____ Records for this task

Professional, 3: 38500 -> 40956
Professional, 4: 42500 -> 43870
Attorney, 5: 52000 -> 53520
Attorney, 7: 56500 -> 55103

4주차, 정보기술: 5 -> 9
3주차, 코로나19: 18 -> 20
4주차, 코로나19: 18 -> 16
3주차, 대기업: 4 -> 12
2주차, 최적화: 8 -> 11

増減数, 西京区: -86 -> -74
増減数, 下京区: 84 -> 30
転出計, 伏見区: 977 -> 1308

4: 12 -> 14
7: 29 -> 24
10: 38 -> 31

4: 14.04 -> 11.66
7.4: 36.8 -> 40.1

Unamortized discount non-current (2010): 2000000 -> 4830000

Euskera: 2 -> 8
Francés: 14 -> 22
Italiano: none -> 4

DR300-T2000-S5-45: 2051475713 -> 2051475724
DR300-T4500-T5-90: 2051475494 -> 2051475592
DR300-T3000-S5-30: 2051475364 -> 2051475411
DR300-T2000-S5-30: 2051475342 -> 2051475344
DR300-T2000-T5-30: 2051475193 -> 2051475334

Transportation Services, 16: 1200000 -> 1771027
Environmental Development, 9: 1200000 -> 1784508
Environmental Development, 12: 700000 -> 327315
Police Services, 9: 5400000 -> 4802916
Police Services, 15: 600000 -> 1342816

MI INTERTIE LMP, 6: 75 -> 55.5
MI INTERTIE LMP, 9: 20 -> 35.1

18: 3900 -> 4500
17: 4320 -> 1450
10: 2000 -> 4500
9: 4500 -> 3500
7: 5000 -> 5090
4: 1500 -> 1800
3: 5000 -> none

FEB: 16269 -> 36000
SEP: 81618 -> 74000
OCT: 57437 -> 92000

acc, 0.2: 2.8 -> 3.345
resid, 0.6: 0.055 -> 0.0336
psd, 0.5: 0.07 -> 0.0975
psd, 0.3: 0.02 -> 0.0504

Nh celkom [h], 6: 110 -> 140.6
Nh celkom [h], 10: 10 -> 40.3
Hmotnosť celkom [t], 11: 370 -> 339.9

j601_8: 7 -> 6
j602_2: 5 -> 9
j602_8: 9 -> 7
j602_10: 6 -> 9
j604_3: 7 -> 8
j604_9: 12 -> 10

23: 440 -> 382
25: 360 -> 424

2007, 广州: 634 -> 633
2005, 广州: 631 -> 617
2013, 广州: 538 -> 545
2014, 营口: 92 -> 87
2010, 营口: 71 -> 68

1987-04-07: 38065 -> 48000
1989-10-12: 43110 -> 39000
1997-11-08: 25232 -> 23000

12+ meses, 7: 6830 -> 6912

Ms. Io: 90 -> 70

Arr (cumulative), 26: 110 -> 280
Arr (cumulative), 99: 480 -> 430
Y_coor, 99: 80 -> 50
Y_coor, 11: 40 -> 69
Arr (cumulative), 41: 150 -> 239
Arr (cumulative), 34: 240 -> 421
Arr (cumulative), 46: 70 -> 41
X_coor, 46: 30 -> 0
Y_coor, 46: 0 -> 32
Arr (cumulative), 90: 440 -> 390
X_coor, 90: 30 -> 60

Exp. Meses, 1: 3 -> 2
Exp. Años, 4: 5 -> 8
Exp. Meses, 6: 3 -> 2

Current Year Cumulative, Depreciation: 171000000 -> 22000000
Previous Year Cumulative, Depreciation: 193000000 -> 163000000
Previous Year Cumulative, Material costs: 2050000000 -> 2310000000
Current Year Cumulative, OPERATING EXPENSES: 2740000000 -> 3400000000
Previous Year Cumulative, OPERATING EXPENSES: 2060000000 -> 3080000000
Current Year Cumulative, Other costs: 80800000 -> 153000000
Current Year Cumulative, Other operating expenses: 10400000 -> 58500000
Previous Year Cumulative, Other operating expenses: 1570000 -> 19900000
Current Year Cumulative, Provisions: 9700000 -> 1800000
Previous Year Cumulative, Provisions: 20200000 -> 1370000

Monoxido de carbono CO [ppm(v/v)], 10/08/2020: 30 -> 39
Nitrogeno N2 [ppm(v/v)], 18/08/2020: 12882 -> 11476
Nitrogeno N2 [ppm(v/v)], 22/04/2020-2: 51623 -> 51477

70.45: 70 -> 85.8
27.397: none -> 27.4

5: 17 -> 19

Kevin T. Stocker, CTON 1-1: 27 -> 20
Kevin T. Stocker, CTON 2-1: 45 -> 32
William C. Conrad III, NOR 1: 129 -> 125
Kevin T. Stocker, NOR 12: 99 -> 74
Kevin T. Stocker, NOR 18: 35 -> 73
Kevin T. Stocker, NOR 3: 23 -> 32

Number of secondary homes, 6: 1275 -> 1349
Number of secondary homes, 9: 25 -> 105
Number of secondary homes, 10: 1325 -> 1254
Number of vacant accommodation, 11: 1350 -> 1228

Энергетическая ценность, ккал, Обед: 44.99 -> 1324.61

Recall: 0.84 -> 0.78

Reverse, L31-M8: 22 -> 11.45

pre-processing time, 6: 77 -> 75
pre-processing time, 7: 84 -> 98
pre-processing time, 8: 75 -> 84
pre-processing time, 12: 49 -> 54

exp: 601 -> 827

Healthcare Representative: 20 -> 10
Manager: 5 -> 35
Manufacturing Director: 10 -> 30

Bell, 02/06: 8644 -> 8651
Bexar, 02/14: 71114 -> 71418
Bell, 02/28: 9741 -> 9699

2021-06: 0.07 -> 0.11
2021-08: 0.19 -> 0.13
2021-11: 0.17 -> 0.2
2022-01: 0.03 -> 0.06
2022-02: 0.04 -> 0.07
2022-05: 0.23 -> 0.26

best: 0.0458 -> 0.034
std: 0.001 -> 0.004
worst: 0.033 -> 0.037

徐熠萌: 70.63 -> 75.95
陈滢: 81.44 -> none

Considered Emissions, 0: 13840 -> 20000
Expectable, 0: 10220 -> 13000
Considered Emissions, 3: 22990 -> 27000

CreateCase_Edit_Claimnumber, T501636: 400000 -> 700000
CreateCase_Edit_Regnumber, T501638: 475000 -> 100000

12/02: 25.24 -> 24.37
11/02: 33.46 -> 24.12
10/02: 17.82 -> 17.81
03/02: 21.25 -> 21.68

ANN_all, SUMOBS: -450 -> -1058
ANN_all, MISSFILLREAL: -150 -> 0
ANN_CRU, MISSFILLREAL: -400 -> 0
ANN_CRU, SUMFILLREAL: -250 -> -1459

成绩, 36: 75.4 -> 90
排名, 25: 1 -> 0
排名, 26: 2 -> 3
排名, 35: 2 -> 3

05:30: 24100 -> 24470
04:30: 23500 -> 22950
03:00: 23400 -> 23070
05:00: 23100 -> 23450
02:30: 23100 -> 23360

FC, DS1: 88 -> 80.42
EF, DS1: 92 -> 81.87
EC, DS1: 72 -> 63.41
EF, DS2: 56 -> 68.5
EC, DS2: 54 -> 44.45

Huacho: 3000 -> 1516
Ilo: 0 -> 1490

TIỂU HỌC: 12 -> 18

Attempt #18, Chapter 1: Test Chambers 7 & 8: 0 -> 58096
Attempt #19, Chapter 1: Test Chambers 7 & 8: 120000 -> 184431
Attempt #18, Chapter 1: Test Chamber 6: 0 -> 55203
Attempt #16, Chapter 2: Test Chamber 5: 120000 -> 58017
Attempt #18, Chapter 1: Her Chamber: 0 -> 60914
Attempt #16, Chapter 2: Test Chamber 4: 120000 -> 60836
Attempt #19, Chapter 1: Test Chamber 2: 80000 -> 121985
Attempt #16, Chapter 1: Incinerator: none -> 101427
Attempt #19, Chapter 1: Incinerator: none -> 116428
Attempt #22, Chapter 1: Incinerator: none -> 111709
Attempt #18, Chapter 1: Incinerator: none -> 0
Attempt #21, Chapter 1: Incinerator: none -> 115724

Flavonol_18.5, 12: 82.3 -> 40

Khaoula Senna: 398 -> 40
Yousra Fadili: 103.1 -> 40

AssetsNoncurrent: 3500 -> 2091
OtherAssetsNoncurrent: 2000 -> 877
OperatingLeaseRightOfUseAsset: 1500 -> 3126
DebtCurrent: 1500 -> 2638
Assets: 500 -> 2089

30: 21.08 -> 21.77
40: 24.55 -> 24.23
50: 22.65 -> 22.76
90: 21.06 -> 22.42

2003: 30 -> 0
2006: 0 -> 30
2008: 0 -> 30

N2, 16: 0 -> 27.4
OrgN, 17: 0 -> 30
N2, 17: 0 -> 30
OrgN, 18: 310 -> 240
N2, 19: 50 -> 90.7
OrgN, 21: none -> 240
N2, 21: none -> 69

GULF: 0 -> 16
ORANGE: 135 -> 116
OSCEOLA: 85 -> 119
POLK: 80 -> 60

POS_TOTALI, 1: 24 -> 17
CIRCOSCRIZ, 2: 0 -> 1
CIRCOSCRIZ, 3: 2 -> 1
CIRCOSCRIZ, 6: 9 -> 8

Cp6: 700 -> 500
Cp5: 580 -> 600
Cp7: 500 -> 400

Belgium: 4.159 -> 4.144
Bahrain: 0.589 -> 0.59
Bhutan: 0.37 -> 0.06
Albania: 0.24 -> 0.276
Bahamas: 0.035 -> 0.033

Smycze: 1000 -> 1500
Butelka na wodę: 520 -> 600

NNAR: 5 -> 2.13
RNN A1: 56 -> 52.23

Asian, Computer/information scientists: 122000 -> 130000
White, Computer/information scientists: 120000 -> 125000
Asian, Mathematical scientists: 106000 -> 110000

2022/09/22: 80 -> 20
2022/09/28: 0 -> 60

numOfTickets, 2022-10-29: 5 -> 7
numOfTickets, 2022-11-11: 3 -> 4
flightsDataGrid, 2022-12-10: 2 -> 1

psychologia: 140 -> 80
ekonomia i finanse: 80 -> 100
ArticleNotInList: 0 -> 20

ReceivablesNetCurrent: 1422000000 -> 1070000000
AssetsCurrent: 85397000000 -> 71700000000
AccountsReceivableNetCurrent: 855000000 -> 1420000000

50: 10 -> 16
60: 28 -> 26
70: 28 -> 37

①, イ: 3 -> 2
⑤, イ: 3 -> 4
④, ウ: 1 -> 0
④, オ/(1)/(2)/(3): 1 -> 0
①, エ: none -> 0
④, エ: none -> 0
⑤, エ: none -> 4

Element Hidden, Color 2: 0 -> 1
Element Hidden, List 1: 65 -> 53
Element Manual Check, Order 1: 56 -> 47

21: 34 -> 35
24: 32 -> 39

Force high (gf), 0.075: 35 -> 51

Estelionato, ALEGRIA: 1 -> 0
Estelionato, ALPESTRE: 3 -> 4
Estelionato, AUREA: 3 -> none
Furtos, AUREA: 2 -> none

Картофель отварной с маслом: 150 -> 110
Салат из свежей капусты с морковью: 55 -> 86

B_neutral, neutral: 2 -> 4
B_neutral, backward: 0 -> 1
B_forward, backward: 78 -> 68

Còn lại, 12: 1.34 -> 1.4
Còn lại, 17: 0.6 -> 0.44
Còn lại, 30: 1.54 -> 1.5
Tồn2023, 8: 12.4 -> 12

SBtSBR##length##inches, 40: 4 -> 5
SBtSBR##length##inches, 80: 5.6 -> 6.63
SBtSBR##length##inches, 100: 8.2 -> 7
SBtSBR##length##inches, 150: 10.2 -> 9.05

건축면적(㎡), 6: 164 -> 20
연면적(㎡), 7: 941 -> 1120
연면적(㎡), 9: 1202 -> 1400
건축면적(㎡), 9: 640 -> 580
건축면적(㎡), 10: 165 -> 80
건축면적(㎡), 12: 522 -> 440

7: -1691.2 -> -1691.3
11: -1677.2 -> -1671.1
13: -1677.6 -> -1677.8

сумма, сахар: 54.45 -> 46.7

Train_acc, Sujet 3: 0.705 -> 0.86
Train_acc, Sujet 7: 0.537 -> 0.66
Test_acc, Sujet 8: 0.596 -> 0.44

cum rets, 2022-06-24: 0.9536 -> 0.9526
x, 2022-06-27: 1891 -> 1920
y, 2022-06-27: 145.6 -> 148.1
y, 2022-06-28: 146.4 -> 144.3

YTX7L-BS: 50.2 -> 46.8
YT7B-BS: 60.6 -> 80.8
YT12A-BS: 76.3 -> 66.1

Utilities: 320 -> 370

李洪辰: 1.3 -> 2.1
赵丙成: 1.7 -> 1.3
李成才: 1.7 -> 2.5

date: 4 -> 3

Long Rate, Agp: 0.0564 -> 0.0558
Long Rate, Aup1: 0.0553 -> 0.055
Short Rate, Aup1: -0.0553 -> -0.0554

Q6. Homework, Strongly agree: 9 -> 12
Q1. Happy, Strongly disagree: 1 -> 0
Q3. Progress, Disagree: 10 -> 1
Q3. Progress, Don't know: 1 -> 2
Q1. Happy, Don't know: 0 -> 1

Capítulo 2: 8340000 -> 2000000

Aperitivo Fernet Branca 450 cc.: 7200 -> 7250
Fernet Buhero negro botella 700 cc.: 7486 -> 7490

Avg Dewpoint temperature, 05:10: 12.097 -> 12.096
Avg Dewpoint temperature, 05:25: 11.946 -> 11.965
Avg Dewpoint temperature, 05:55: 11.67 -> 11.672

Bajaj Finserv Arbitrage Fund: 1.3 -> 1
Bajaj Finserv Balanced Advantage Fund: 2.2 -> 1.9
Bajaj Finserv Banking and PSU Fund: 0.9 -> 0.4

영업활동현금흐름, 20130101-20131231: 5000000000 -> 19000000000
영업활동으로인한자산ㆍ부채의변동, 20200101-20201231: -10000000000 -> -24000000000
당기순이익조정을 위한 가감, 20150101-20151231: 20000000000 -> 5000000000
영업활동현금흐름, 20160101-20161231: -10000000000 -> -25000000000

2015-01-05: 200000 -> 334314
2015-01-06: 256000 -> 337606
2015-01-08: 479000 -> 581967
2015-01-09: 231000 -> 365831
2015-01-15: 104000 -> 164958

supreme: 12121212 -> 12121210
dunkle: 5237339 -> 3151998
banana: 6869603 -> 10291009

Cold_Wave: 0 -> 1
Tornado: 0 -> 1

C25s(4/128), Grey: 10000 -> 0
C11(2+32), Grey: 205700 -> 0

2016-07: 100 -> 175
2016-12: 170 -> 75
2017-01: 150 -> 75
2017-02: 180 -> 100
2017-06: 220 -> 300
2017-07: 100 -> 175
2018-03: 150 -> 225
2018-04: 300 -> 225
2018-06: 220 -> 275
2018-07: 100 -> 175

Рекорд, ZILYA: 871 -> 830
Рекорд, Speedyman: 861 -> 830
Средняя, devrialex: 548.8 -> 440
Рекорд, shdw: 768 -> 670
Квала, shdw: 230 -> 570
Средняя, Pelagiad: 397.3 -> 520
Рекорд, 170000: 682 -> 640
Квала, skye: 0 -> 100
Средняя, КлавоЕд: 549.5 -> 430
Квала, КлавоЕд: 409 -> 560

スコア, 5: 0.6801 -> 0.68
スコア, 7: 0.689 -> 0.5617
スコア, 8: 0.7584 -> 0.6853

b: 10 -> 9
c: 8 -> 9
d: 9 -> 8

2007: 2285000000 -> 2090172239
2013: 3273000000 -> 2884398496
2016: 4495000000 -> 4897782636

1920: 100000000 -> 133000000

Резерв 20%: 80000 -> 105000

________

**To-do item:**
From the entries above, copy out every line where the string "Progress" appears.

**Worked solution:**
Q3. Progress, Disagree: 10 -> 1
Q3. Progress, Don't know: 1 -> 2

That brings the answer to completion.